Filter the data below, keeping only lines that contain "light".

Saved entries
════════════════
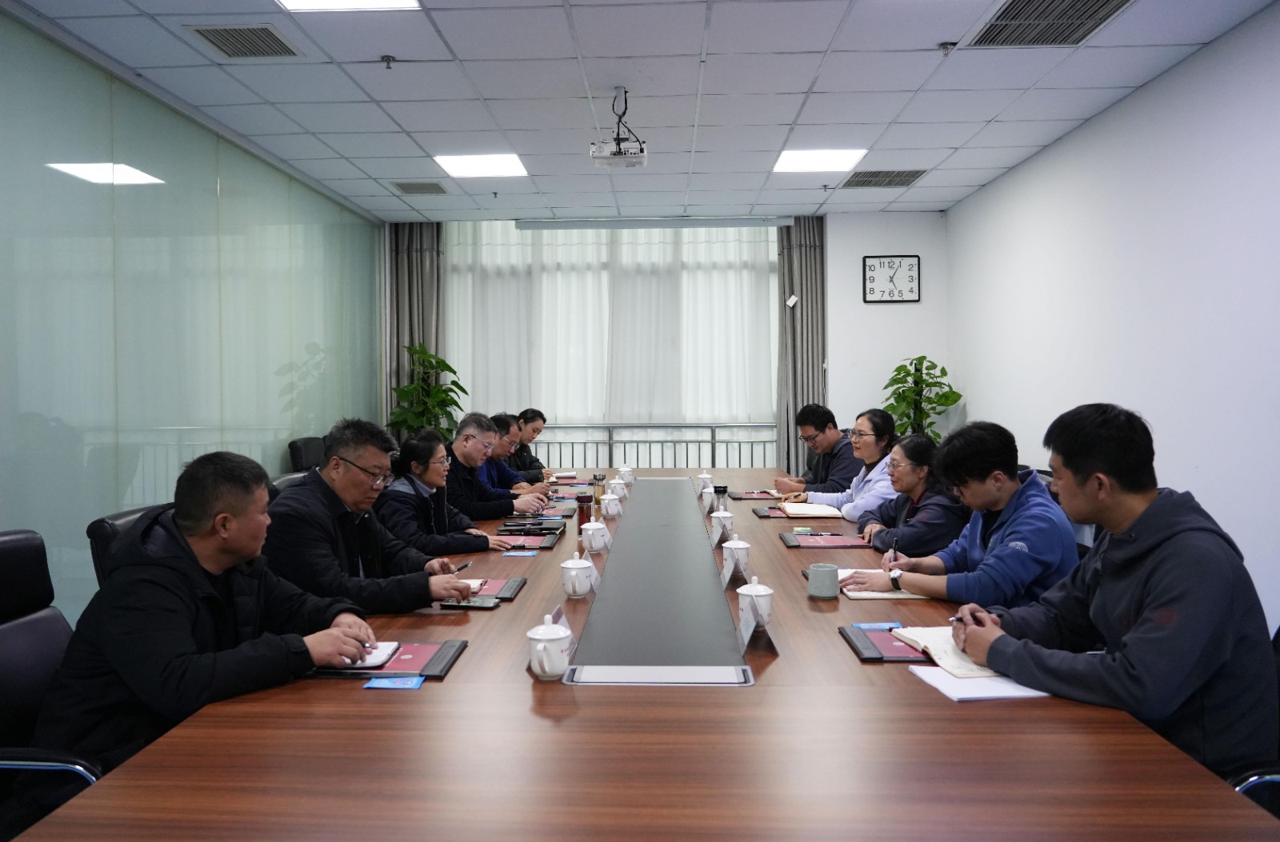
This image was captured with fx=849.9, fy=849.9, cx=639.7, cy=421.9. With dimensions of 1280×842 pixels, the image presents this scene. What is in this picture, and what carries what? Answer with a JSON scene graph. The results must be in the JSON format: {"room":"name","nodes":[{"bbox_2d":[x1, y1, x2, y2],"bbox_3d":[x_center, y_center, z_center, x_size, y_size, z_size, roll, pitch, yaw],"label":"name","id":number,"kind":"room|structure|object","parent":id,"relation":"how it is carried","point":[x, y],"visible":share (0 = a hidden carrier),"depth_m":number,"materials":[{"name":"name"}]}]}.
{"room":"office","nodes":[
{"label":"office","id":0,"kind":"room"},
{"bbox_2d":[0,6,383,620],"bbox_3d":[-2.470,-0.247,3.226,0.124,2.746,8.249,0,2,2],"label":"left wall","id":1,"kind":"structure","parent":0,"point":[3,69],"depth_m":4.04,"materials":[{"name":"green glass"}]},
{"bbox_2d":[440,412,547,528],"bbox_3d":[-0.898,0.452,4.750,0.621,0.962,0.610,1,2,34],"label":"man","id":2,"kind":"object","parent":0,"point":[470,425],"visible":0.7,"depth_m":4.60},
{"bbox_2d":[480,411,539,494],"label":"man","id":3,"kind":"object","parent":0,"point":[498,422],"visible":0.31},
{"bbox_2d":[511,407,553,478],"bbox_3d":[-0.924,0.395,6.424,0.581,0.926,0.638,0,2,2],"label":"person","id":4,"kind":"object","parent":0,"point":[537,430],"visible":0.43,"depth_m":6.33},
{"bbox_2d":[2,0,1278,223],"bbox_3d":[-0.027,-1.617,2.991,4.981,0.117,8.514,0,2,2],"label":"ceiling","id":5,"kind":"structure","parent":0,"point":[960,184],"depth_m":4.05,"materials":[{"name":"white tile"}]},
{"bbox_2d":[188,23,303,58],"bbox_3d":[-1.609,-1.566,3.492,0.344,0.014,0.343,0,2,2],"label":"air vent","id":6,"kind":"object","parent":5,"relation":"in","point":[223,36],"visible":0.99,"depth_m":3.48,"materials":[{"name":"metal"}]},
{"bbox_2d":[276,0,420,10],"bbox_3d":[-1.069,-1.545,2.896,0.507,0.013,0.561,0,2,2],"label":"ceiling light","id":7,"kind":"object","parent":5,"relation":"in","point":[307,3],"visible":0.98,"depth_m":3.15,"materials":[{"name":"white plastic"}]},
{"bbox_2d":[380,54,395,68],"bbox_3d":[-1.098,-1.566,3.703,0.066,0.042,0.065,0,2,2],"label":"sprinkler","id":8,"kind":"object","parent":5,"relation":"attached to","point":[389,58],"visible":0.97,"depth_m":3.70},
{"bbox_2d":[392,180,449,194],"bbox_3d":[-1.554,-1.658,6.020,0.354,0.016,0.348,0,2,2],"label":"air vent","id":9,"kind":"object","parent":5,"relation":"in","point":[406,189],"visible":0.99,"depth_m":5.99,"materials":[{"name":"grey metal"}]},
{"bbox_2d":[432,152,528,177],"bbox_3d":[-1.010,-1.642,5.430,0.516,0.011,0.483,0,2,2],"label":"ceiling light","id":10,"kind":"object","parent":5,"relation":"in","point":[507,162],"visible":0.99,"depth_m":5.41,"materials":[{"name":"white plastic"}]},
{"bbox_2d":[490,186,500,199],"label":"sprinkler","id":11,"kind":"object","parent":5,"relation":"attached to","point":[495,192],"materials":[{"name":"grey metal"}]},
{"bbox_2d":[590,88,647,170],"bbox_3d":[-0.099,-1.442,4.173,0.274,0.347,0.308,0,2,2],"label":"projector","id":12,"kind":"object","parent":5,"relation":"hanging from","point":[616,154],"visible":0.99,"depth_m":4.14,"materials":[{"name":"white plastic"}]},
{"bbox_2d":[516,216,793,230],"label":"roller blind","id":13,"kind":"object","parent":5,"relation":"attached to","point":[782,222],"visible":0.98,"depth_m":7.04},
{"bbox_2d":[772,149,868,172],"bbox_3d":[1.116,-1.644,5.333,0.510,0.012,0.450,0,2,2],"label":"ceiling light","id":14,"kind":"object","parent":5,"relation":"in","point":[786,164],"visible":0.98,"depth_m":5.31,"materials":[{"name":"white plastic"}]},
{"bbox_2d":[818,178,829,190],"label":"sprinkler","id":15,"kind":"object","parent":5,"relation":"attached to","point":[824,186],"visible":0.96,"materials":[{"name":"grey metal"}]},
{"bbox_2d":[840,169,928,187],"bbox_3d":[1.663,-1.666,5.830,0.488,0.014,0.453,0,2,2],"label":"air vent","id":16,"kind":"object","parent":5,"relation":"in","point":[900,179],"visible":0.99,"depth_m":5.80,"materials":[{"name":"grey metal"}]},
{"bbox_2d":[937,41,955,54],"bbox_3d":[1.287,-1.564,3.563,0.066,0.040,0.066,0,2,2],"label":"sprinkler","id":17,"kind":"object","parent":5,"relation":"attached to","point":[945,49],"visible":0.99,"depth_m":3.55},
{"bbox_2d":[966,0,1132,46],"bbox_3d":[1.586,-1.568,3.258,0.475,0.015,0.565,0,2,2],"label":"air vent","id":18,"kind":"object","parent":5,"relation":"in","point":[1002,16],"visible":0.99,"depth_m":3.33,"materials":[{"name":"metal"}]},
{"bbox_2d":[379,213,945,468],"bbox_3d":[0.085,-0.379,7.321,4.555,2.752,0.229,0,2,2],"label":"back wall","id":19,"kind":"structure","parent":0,"point":[875,246],"depth_m":7.16,"materials":[{"name":"white paint"}]},
{"bbox_2d":[387,220,444,438],"bbox_3d":[-1.888,-0.404,7.270,0.534,2.711,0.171,0,2,2],"label":"left curtain","id":20,"kind":"object","parent":19,"relation":"attached to","point":[428,259],"visible":0.45,"depth_m":7.26,"materials":[{"name":"fabric"}]},
{"bbox_2d":[446,224,777,453],"bbox_3d":[-0.145,-0.523,7.546,2.991,2.238,0.143,0,2,2],"label":"window","id":21,"kind":"structure","parent":19,"relation":"in","point":[770,244],"depth_m":7.52,"materials":[{"name":"white"}]},
{"bbox_2d":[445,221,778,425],"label":"sheer curtain","id":22,"kind":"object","parent":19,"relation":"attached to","point":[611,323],"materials":[{"name":"white fabric"}]},
{"bbox_2d":[525,422,780,467],"bbox_3d":[0.053,0.454,7.799,3.834,0.994,0.077,0,2,2],"label":"railing","id":23,"kind":"object","parent":19,"relation":"attached to","point":[715,427],"visible":0.34,"depth_m":7.77,"materials":[{"name":"metal"}]},
{"bbox_2d":[776,218,826,478],"bbox_3d":[1.365,-0.374,7.159,0.496,2.704,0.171,0,2,2],"label":"right curtain","id":24,"kind":"object","parent":19,"relation":"attached to","point":[802,314],"visible":0.64,"depth_m":7.16,"materials":[{"name":"grey fabric"}]},
{"bbox_2d":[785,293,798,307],"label":"tag","id":25,"kind":"object","parent":24,"relation":"attached to","point":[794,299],"visible":0.98,"depth_m":7.05,"materials":[{"name":"white"}]},
{"bbox_2d":[861,255,920,302],"bbox_3d":[2.034,-1.156,6.890,0.456,0.398,0.040,0,2,2],"label":"wall clock","id":26,"kind":"object","parent":19,"relation":"attached to","point":[913,266],"visible":0.99,"depth_m":6.88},
{"bbox_2d":[773,404,861,496],"bbox_3d":[1.164,0.396,5.326,0.586,0.989,0.632,-1,2,-30],"label":"man","id":27,"kind":"object","parent":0,"point":[824,427],"visible":0.79,"depth_m":5.18},
{"bbox_2d":[788,408,900,518],"bbox_3d":[1.146,0.388,4.460,0.560,0.872,0.649,-1,2,-16],"label":"woman","id":28,"kind":"object","parent":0,"point":[851,510],"visible":0.58,"depth_m":4.33},
{"bbox_2d":[857,432,967,554],"bbox_3d":[1.196,0.489,3.563,0.527,0.825,0.594,0,2,2],"label":"woman","id":29,"kind":"object","parent":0,"point":[913,485],"visible":0.58,"depth_m":3.45},
{"bbox_2d":[946,4,1279,630],"bbox_3d":[2.459,-0.238,2.706,0.159,2.712,7.691,0,2,2],"label":"right wall","id":30,"kind":"structure","parent":0,"point":[982,407],"depth_m":3.93,"materials":[{"name":"white paint"}]},
{"label":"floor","id":31,"kind":"structure","parent":0,"visible":0},
{"bbox_2d":[0,528,103,838],"bbox_3d":[-1.245,0.728,1.776,0.638,0.938,0.644,0,2,2],"label":"office chair","id":32,"kind":"object","parent":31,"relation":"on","point":[8,547],"visible":0.62,"depth_m":1.84,"materials":[{"name":"black leather"}]},
{"bbox_2d":[31,446,388,770],"bbox_3d":[-0.936,0.493,1.933,0.560,0.854,0.663,0,2,19],"label":"man","id":33,"kind":"object","parent":32,"relation":"on","point":[238,550],"visible":0.83,"depth_m":1.76},
{"bbox_2d":[85,502,173,585],"bbox_3d":[-1.313,0.707,2.614,0.638,0.888,0.619,0,2,2],"label":"office chair","id":34,"kind":"object","parent":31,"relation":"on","point":[107,530],"visible":0.09,"depth_m":2.42,"materials":[{"name":"black leather"}]},
{"bbox_2d":[262,419,487,612],"bbox_3d":[-0.910,0.428,2.767,0.621,0.835,0.631,1,2,31],"label":"man","id":35,"kind":"object","parent":34,"relation":"on","point":[325,472],"visible":0.74,"depth_m":2.62},
{"bbox_2d":[451,560,471,572],"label":"pen","id":36,"kind":"object","parent":35,"relation":"in","point":[466,565],"visible":0.74,"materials":[{"name":"black"}]},
{"bbox_2d":[269,471,310,496],"bbox_3d":[-1.320,0.659,3.698,0.605,0.857,0.592,0,2,2],"label":"office chair","id":37,"kind":"object","parent":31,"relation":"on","point":[290,478],"visible":0.09,"depth_m":3.63,"materials":[{"name":"black leather"}]},
{"bbox_2d":[375,423,527,554],"bbox_3d":[-0.886,0.426,3.722,0.577,0.754,0.586,1,2,29],"label":"woman","id":38,"kind":"object","parent":37,"relation":"on","point":[418,478],"visible":0.62,"depth_m":3.58},
{"bbox_2d":[287,436,326,473],"bbox_3d":[-1.847,0.556,5.297,0.616,0.918,0.631,0,2,2],"label":"office chair","id":39,"kind":"object","parent":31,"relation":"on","point":[302,452],"visible":0.27,"depth_m":5.17,"materials":[{"name":"black leather"}]},
{"bbox_2d":[388,344,467,445],"bbox_3d":[-1.715,0.142,6.935,0.655,1.520,0.656,-1,2,-32],"label":"potted plant","id":40,"kind":"object","parent":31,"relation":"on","point":[450,370],"visible":0.58,"depth_m":6.85,"materials":[{"name":"green plant"}]},
{"bbox_2d":[12,469,1274,841],"bbox_3d":[0.101,0.812,3.270,1.685,0.678,4.764,0,2,2],"label":"conference table","id":41,"kind":"object","parent":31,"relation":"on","point":[478,655],"visible":0.79,"depth_m":1.44,"materials":[{"name":"brown wood"}]},
{"bbox_2d":[307,640,466,679],"bbox_3d":[-0.577,0.528,1.905,0.329,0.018,0.228,0,2,2],"label":"folder","id":42,"kind":"object","parent":41,"relation":"on","point":[438,675],"visible":0.5,"depth_m":1.87,"materials":[{"name":"leather"}]},
{"bbox_2d":[340,640,399,669],"bbox_3d":[-0.648,0.519,1.908,0.191,0.016,0.158,0,2,2],"label":"notebook","id":43,"kind":"object","parent":42,"relation":"on","point":[371,660],"visible":0.46,"depth_m":1.88,"materials":[{"name":"white paper"}]},
{"bbox_2d":[362,675,425,690],"bbox_3d":[-0.508,0.537,1.755,0.117,0.013,0.073,0,2,2],"label":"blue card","id":44,"kind":"object","parent":41,"relation":"on","point":[379,682],"visible":0.99,"depth_m":1.75,"materials":[{"name":"blue"}]},
{"bbox_2d":[438,596,501,609],"bbox_3d":[-0.473,0.504,2.371,0.158,0.012,0.069,0,2,2],"label":"smartphone","id":45,"kind":"object","parent":41,"relation":"on","point":[478,602],"visible":0.99,"depth_m":2.35,"materials":[{"name":"black glass"}]},
{"bbox_2d":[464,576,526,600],"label":"folder","id":46,"kind":"object","parent":41,"relation":"on","point":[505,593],"visible":0.47,"depth_m":2.52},
{"bbox_2d":[501,549,537,557],"bbox_3d":[-0.436,0.480,3.086,0.125,0.013,0.072,0,2,2],"label":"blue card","id":47,"kind":"object","parent":41,"relation":"on","point":[518,553],"visible":0.97,"depth_m":3.08,"materials":[{"name":"blue"}]},
{"bbox_2d":[495,526,562,548],"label":"folder","id":48,"kind":"object","parent":41,"relation":"on","point":[534,535],"visible":0.96,"depth_m":3.30,"materials":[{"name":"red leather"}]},
{"bbox_2d":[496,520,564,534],"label":"notebook","id":49,"kind":"object","parent":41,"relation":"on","point":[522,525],"visible":0.97,"depth_m":3.51,"materials":[{"name":"black leather"}]},
{"bbox_2d":[527,611,572,681],"bbox_3d":[-0.192,0.476,1.805,0.093,0.129,0.116,0,2,2],"label":"teacup","id":50,"kind":"object","parent":41,"relation":"on","point":[547,668],"visible":0.99,"depth_m":1.77,"materials":[{"name":"white ceramic"}]},
{"bbox_2d":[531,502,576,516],"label":"folder","id":51,"kind":"object","parent":41,"relation":"on","point":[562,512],"visible":0.78,"depth_m":4.07,"materials":[{"name":"leather"}]},
{"bbox_2d":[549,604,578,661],"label":"name card","id":52,"kind":"object","parent":41,"relation":"on","point":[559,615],"visible":0.25,"depth_m":1.99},
{"bbox_2d":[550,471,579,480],"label":"notebook","id":53,"kind":"object","parent":41,"relation":"on","point":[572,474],"visible":0.97,"depth_m":5.53,"materials":[{"name":"white paper"}]},
{"bbox_2d":[560,551,596,597],"bbox_3d":[-0.182,0.447,2.488,0.096,0.120,0.118,0,2,2],"label":"teacup","id":54,"kind":"object","parent":41,"relation":"on","point":[569,590],"visible":0.98,"depth_m":2.45,"materials":[{"name":"white ceramic"}]},
{"bbox_2d":[575,492,592,533],"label":"tea bottle","id":55,"kind":"object","parent":41,"relation":"on","point":[582,512],"visible":0.85,"depth_m":3.52,"materials":[{"name":"red"}]},
{"bbox_2d":[589,563,599,589],"bbox_3d":[-0.158,0.468,2.605,0.070,0.094,0.123,0,2,2],"label":"name card","id":56,"kind":"object","parent":41,"relation":"on","point":[596,575],"visible":0.37,"depth_m":2.61,"materials":[{"name":"white"}]},
{"bbox_2d":[580,519,610,553],"bbox_3d":[-0.166,0.427,3.181,0.097,0.112,0.117,0,2,2],"label":"teacup","id":57,"kind":"object","parent":41,"relation":"on","point":[596,545],"visible":0.98,"depth_m":3.14,"materials":[{"name":"white ceramic"}]},
{"bbox_2d":[590,473,605,506],"bbox_3d":[-0.215,0.351,4.314,0.068,0.163,0.067,0,2,2],"label":"cup","id":58,"kind":"object","parent":41,"relation":"on","point":[599,480],"visible":0.96,"depth_m":4.29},
{"bbox_2d":[599,492,621,518],"bbox_3d":[-0.140,0.394,3.995,0.094,0.105,0.108,0,2,2],"label":"teacup","id":59,"kind":"object","parent":41,"relation":"on","point":[609,510],"visible":0.98,"depth_m":3.96,"materials":[{"name":"white ceramic"}]},
{"bbox_2d":[608,478,627,499],"bbox_3d":[-0.121,0.365,4.509,0.095,0.110,0.101,0,2,2],"label":"teacup","id":60,"kind":"object","parent":41,"relation":"on","point":[618,490],"visible":0.95,"depth_m":4.48,"materials":[{"name":"white ceramic"}]},
{"bbox_2d":[617,466,634,485],"bbox_3d":[-0.090,0.336,5.198,0.091,0.108,0.092,0,2,2],"label":"teacup","id":61,"kind":"object","parent":41,"relation":"on","point":[629,478],"visible":0.93,"depth_m":5.17,"materials":[{"name":"white ceramic"}]},
{"bbox_2d":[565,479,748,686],"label":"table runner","id":62,"kind":"object","parent":41,"relation":"in","point":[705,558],"visible":0.98,"depth_m":2.35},
{"bbox_2d":[562,665,754,686],"bbox_3d":[0.041,0.527,1.764,0.404,0.009,0.142,0,2,2],"label":"table socket box","id":63,"kind":"object","parent":41,"relation":"in","point":[643,670],"visible":0.98,"depth_m":1.76,"materials":[{"name":"metal"}]},
{"bbox_2d":[696,470,712,490],"bbox_3d":[0.371,0.345,4.852,0.091,0.116,0.096,0,2,2],"label":"teacup","id":64,"kind":"object","parent":41,"relation":"on","point":[702,478],"visible":0.88,"depth_m":4.82,"materials":[{"name":"white ceramic"}]},
{"bbox_2d":[700,486,716,510],"bbox_3d":[0.339,0.373,4.112,0.083,0.115,0.113,0,2,2],"label":"teacup","id":65,"kind":"object","parent":41,"relation":"on","point":[707,502],"visible":0.96,"depth_m":4.08,"materials":[{"name":"white"}]},
{"bbox_2d":[708,521,724,546],"bbox_3d":[0.295,0.428,3.247,0.061,0.103,0.126,0,2,2],"label":"name card","id":66,"kind":"object","parent":41,"relation":"on","point":[715,538],"visible":0.97,"depth_m":3.23,"materials":[{"name":"white"}]},
{"bbox_2d":[712,485,728,513],"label":"glass bottle","id":67,"kind":"object","parent":41,"relation":"on","point":[725,490],"visible":0.74,"depth_m":3.80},
{"bbox_2d":[709,508,735,542],"bbox_3d":[0.333,0.404,3.432,0.095,0.115,0.106,0,2,2],"label":"teacup","id":68,"kind":"object","parent":41,"relation":"on","point":[727,515],"visible":0.98,"depth_m":3.40,"materials":[{"name":"white ceramic"}]},
{"bbox_2d":[720,557,738,588],"bbox_3d":[0.287,0.453,2.613,0.074,0.106,0.138,0,2,2],"label":"name card","id":69,"kind":"object","parent":41,"relation":"on","point":[727,575],"visible":0.95,"depth_m":2.59,"materials":[{"name":"white"}]},
{"bbox_2d":[721,536,751,575],"bbox_3d":[0.318,0.433,2.790,0.091,0.113,0.109,0,2,2],"label":"teacup","id":70,"kind":"object","parent":41,"relation":"on","point":[738,555],"visible":0.98,"depth_m":2.76,"materials":[{"name":"white ceramic"}]},
{"bbox_2d":[728,489,780,499],"bbox_3d":[0.640,0.396,4.649,0.294,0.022,0.260,0,2,2],"label":"folder","id":71,"kind":"object","parent":41,"relation":"on","point":[740,498],"visible":0.96,"depth_m":4.59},
{"bbox_2d":[736,576,775,626],"bbox_3d":[0.295,0.455,2.169,0.096,0.115,0.107,0,2,2],"label":"teacup","id":72,"kind":"object","parent":41,"relation":"on","point":[752,593],"visible":0.81,"depth_m":2.13,"materials":[{"name":"white ceramic"}]},
{"bbox_2d":[736,604,776,654],"bbox_3d":[0.268,0.473,2.000,0.082,0.106,0.170,0,2,2],"label":"name card","id":73,"kind":"object","parent":41,"relation":"on","point":[745,638],"visible":0.99,"depth_m":1.97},
{"bbox_2d":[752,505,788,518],"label":"folder","id":74,"kind":"object","parent":41,"relation":"on","point":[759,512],"visible":0.54,"depth_m":3.97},
{"bbox_2d":[778,502,846,517],"bbox_3d":[0.814,0.415,4.052,0.287,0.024,0.271,0,2,2],"label":"notebook","id":75,"kind":"object","parent":41,"relation":"on","point":[814,507],"visible":0.98,"depth_m":3.97,"materials":[{"name":"beige paper"}]},
{"bbox_2d":[777,531,868,548],"bbox_3d":[0.715,0.454,3.289,0.324,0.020,0.230,0,2,2],"label":"folder","id":76,"kind":"object","parent":41,"relation":"on","point":[794,545],"visible":0.98,"depth_m":3.24,"materials":[{"name":"red"}]},
{"bbox_2d":[806,562,839,598],"bbox_3d":[0.532,0.462,2.471,0.092,0.086,0.090,0,2,2],"label":"mug","id":77,"kind":"object","parent":41,"relation":"on","point":[811,582],"visible":0.99,"depth_m":2.44,"materials":[{"name":"grey ceramic"}]},
{"bbox_2d":[836,568,922,598],"bbox_3d":[0.738,0.488,2.600,0.255,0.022,0.287,0,2,2],"label":"notebook","id":78,"kind":"object","parent":41,"relation":"on","point":[886,595],"visible":0.42,"depth_m":2.50,"materials":[{"name":"white paper"}]},
{"bbox_2d":[838,624,930,663],"bbox_3d":[0.619,0.516,1.987,0.238,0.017,0.271,0,2,2],"label":"folder","id":79,"kind":"object","parent":41,"relation":"on","point":[878,658],"visible":0.66,"depth_m":1.95,"materials":[{"name":"leather"}]},
{"bbox_2d":[852,622,901,630],"bbox_3d":[0.589,0.508,2.111,0.115,0.014,0.032,0,2,2],"label":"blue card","id":80,"kind":"object","parent":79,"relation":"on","point":[878,625],"visible":0.98,"depth_m":2.11,"materials":[{"name":"blue"}]},
{"bbox_2d":[890,624,1007,678],"bbox_3d":[0.744,0.509,1.921,0.244,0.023,0.301,0,2,2],"label":"notebook","id":81,"kind":"object","parent":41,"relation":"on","point":[930,635],"visible":0.56,"depth_m":1.88,"materials":[{"name":"beige paper"}]},
{"bbox_2d":[909,665,1051,702],"bbox_3d":[0.717,0.529,1.749,0.246,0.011,0.212,0,2,2],"label":"paper","id":82,"kind":"object","parent":41,"relation":"on","point":[979,682],"visible":0.58,"depth_m":1.71,"materials":[{"name":"white paper"}]},
{"bbox_2d":[879,356,960,441],"bbox_3d":[2.124,0.147,6.528,0.609,1.299,0.622,0,2,2],"label":"potted plant","id":83,"kind":"object","parent":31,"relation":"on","point":[940,405],"visible":0.58,"depth_m":6.47,"materials":[{"name":"green plant"}]},
{"bbox_2d":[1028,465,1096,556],"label":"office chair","id":84,"kind":"object","parent":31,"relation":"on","point":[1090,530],"visible":0.09,"depth_m":3.36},
{"bbox_2d":[844,421,1077,608],"bbox_3d":[1.066,0.414,2.712,0.553,0.804,0.636,-2,3,-42],"label":"man","id":85,"kind":"object","parent":84,"relation":"on","point":[1022,555],"visible":0.74,"depth_m":2.58},
{"bbox_2d":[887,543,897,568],"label":"pen","id":86,"kind":"object","parent":85,"relation":"in","point":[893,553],"visible":0.83,"depth_m":2.71,"materials":[{"name":"black"}]},
{"bbox_2d":[1228,626,1279,814],"bbox_3d":[1.194,0.770,1.587,0.630,0.873,0.620,0,2,2],"label":"office chair","id":87,"kind":"object","parent":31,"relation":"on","point":[1269,778],"visible":0.2,"depth_m":1.52,"materials":[{"name":"black"}]},
{"bbox_2d":[951,403,1279,781],"bbox_3d":[1.032,0.398,1.840,0.527,0.865,0.611,-1,2,-18],"label":"man","id":88,"kind":"object","parent":87,"relation":"on","point":[1155,565],"visible":0.88,"depth_m":1.69},
{"bbox_2d":[951,611,980,622],"bbox_3d":[0.800,0.474,2.057,0.127,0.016,0.016,-1,2,-16],"label":"pen","id":89,"kind":"object","parent":88,"relation":"in","point":[957,618],"visible":0.64,"depth_m":2.05,"materials":[{"name":"black"}]}
]}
════════════════
**Final answer:**
{"bbox_2d":[276,0,420,10],"bbox_3d":[-1.069,-1.545,2.896,0.507,0.013,0.561,0,2,2],"label":"ceiling light","id":7,"kind":"object","parent":5,"relation":"in","point":[307,3],"visible":0.98,"depth_m":3.15,"materials":[{"name":"white plastic"}]},
{"bbox_2d":[432,152,528,177],"bbox_3d":[-1.010,-1.642,5.430,0.516,0.011,0.483,0,2,2],"label":"ceiling light","id":10,"kind":"object","parent":5,"relation":"in","point":[507,162],"visible":0.99,"depth_m":5.41,"materials":[{"name":"white plastic"}]},
{"bbox_2d":[772,149,868,172],"bbox_3d":[1.116,-1.644,5.333,0.510,0.012,0.450,0,2,2],"label":"ceiling light","id":14,"kind":"object","parent":5,"relation":"in","point":[786,164],"visible":0.98,"depth_m":5.31,"materials":[{"name":"white plastic"}]},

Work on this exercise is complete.